##### Section du texte #####

Ce n’est demain que les travaux d’entretien de routes revêtues dans les régions de Thiès et Diourbel (PERA 2018-2019-2020) se feront ! En effet, l’Armp vient de casser un marché de 32.955.801.454 attribué au groupement Henan Chine Senegausogec, alors que l’entreprise de Bara Tall a proposé une offre 3 milliards moins élevée que celle de l’attributaire.
Ageroute Sénégal a fait publier, dans le journal «Le Soleil» du 16 août 2017, un avis d'appel d'offres national sans pré-qualification, pour les travaux pluriannuels d'entretien de routes revêtues dans les régions de Thiès et de Diourbel (PERA 2018-2019-2020). A l'ouverture des plis, le 19 octobre 2017, quatre (4) offres ont été reçues et les montants ci-après lus publiquement à savoir : le groupement Henan Chine Senegausogec (32.955.801.454 F Cfa) ; Eiffage Sénégal (40.084.107/232 F Cfa); Cde (34.702.007.598 F Cfa) ; JLS SA (26.777.314.621 F Cfa). A l'issue de l'évaluation des offres, la commission des marchés a décidé d'attribuer provisoirement le marché au groupement Henan Chine Senegausogec Sarl pour un montant toutes taxes comprises de trente-deux milliards neuf cent cinquante-cinq millions huit cent un mille quatre cent cinquante-quatre (32.955.801.454) F Cfa. Informée du rejet de son offre, la société JLS SA a introduit, le 14 décembre 2018, un recours gracieux auprès de l'autorité contractante. Non satisfaite de la réponse de cette dernière, reçue le 18 décembre 2018, JLS SA a saisi le Crd d'un recours contentieux, le 21 décembre 2018. Ainsi, par décision N°002/19/ARMP/CRD/SUS du 02 janvier 2019, le Crd a déclaré le recours recevable, ordonné la suspension de la procédure de passation du marché et demandé la transmission des dossiers aux fins d'instruction. Par lettre reçue le 11 janvier 2019, Ageroute a transmis les documents demandés.

#####

**Consigne 1:** D'après le texte sur le marché d'entretien des routes de Thiès et Diourbel, combien d'offres ont été reçues lors de l'ouverture des plis du 19 octobre 2017 ?
**Consigne 2:** Recopiez à l'identique le passage du texte sur le marché d'entretien des routes de Thiès et Diourbel qui commence à « Ce n’est demain » et se termine à « celle de l’attributaire. ».

##### Section des données #####

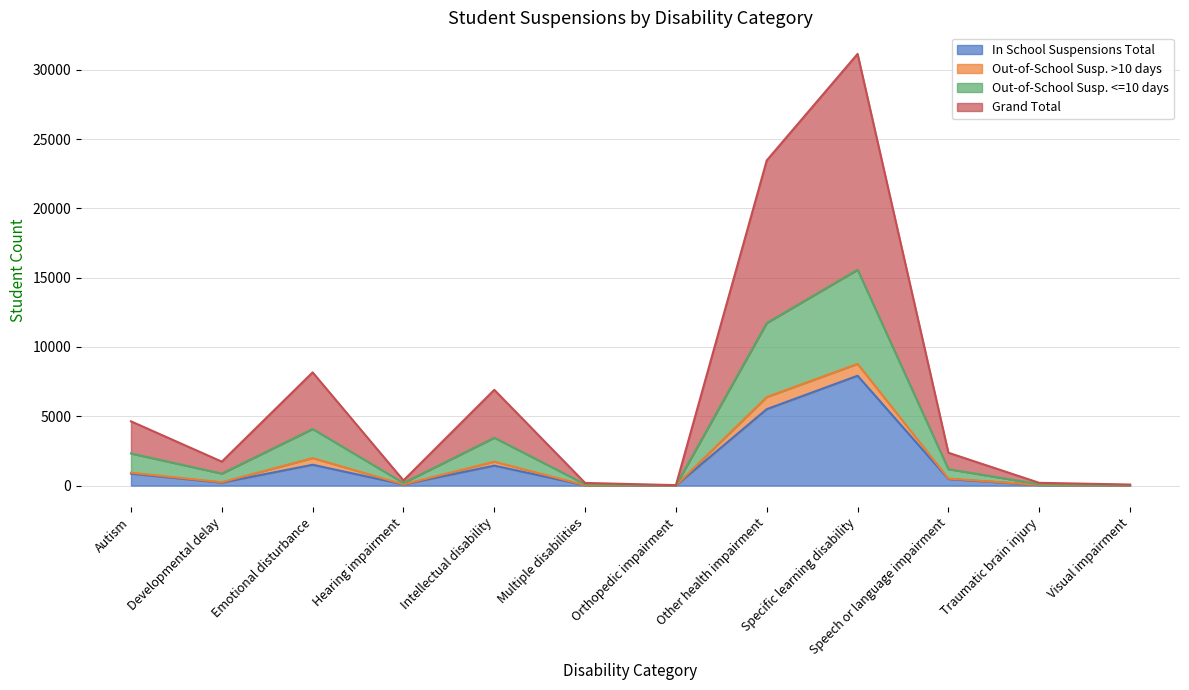

At which label does Out-of-School Susp. <=10 days first exceed 1185?

Autism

#####

**Réponse attendue 1:** Quatre offres ont été reçues.

**Réponse attendue 2:**
Ce n’est demain que les travaux d’entretien de routes revêtues dans les régions de Thiès et Diourbel (PERA 2018-2019-2020) se feront ! En effet, l’Armp vient de casser un marché de 32.955.801.454 attribué au groupement Henan Chine Senegausogec, alors que l’entreprise de Bara Tall a proposé une offre 3 milliards moins élevée que celle de l’attributaire.